Expression profiling of ZmACBP genes in response to various abiotic and biotic stress
To gain further insight into the role of ZmACBPs in response to abiotic or biotic stress, the expression patterns of ZmACBPs were analyzed using qRT-PCR under different treatments, including 200 mM NaCl, 20% PEG6000, wounding, 4°C,20 μmol/L Cu2+ and fungus infection (Fig. 7). The results shown that ZmACBPs genes were induced by high salinity or osmotic treatments, peaking at 6 or 12 h after two treatments and then remained at relatively high levels (Fig. 7a and b). ZmACBP1, ZmACBP2, ZmACBP5 and ZmACBP6 were rapidly induced and peaked at 0.5 h after wounding treatment, following by a decrease in expression to levels lower than untreated, however, the expression of ZmACBP3, ZmACBP4, ZmACBP7, ZmACBP8, and ZmACBP9 were suppressed (Fig. 7c). ZmACBP1, ZmACBP4, ZmACBP7, ZmACBP8 and ZmACBP9 mRNAs were reduced after cold treatment and then recovered to minimum level in 12 or 24 h (Fig. 7d). While, ZmACBP2, ZmACBP3, ZmACBP5 and ZmACBP6 mRNAs were induced with cold treatment, and peaked within 12 h, then remained at relatively high levels at 24 h (Fig. 7d). In copper ion treatments, ZmACBP1 and ZmACBP8 mRNAs were suppressed within 48 h, and ZmACBP3 mRNAs was almost unaffected (Fig. 7e). ZmACBP4, ZmACBP5, ZmACBP6, ZmACBP7 and ZmACBP9 were rapidly induced by copper ion treatments, and peaked at 3 or 6 h after salt treatment, then remained at relatively high levels at 48 h (Fig. 7e). Fungus infection (Ustilago maydis) induced the expression of ZmACBP1, ZmACBP2, ZmACBP3, ZmACBP5, ZmACBP6 and ZmACBP8, while the expression of ZmACBP4, ZmACBP7 and ZmACBP8 were suppressed (Fig. 7f). These results suggest ZmACBPs play important roles in stress defense responses.
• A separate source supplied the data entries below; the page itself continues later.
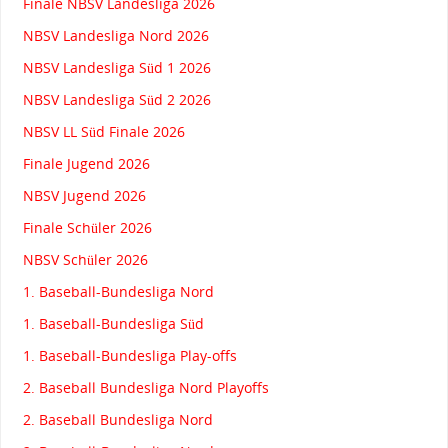
Finale NBSV Landesliga 2026
NBSV Landesliga Nord 2026
NBSV Landesliga Süd 1 2026
NBSV Landesliga Süd 2 2026
NBSV LL Süd Finale 2026
Finale Jugend 2026
NBSV Jugend 2026
Finale Schüler 2026
NBSV Schüler 2026
1. Baseball-Bundesliga Nord
1. Baseball-Bundesliga Süd
1. Baseball-Bundesliga Play-offs
2. Baseball Bundesliga Nord Playoffs
2. Baseball Bundesliga Nord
The constitutive expression in A. thaliana of two ZmACBPs had a positive effect on stress tolerance
To confirm ZmACBPs response to stress, ZmACBP1 and ZmACBP3 were selected for further overexpression (OE) in A. thaliana. Given the inducibility of ZmACBP1 and ZmACBP3 by salinity and osmotic (Fig. 7a and b), the OEs were exposed to 100 mM NaCl or 200 mM mannitol. There was no observable phenotypic effect between OE and VC plants with respect to either leaf or root growth on a medium containing no abiotic stress agent (Fig. 8a and e), however, in the presence of 100 mM NaCl, the OE lines heterogeneously expressing ZmACBP1 or ZmACBP3 grew more vigorously than VC (Fig. 8b and f), forming larger leaves and longer roots (Fig. 8d and h). In addition, the OE and VC lines performed similarly when challenged with 200 mM mannitol stress (Fig. 8c and d).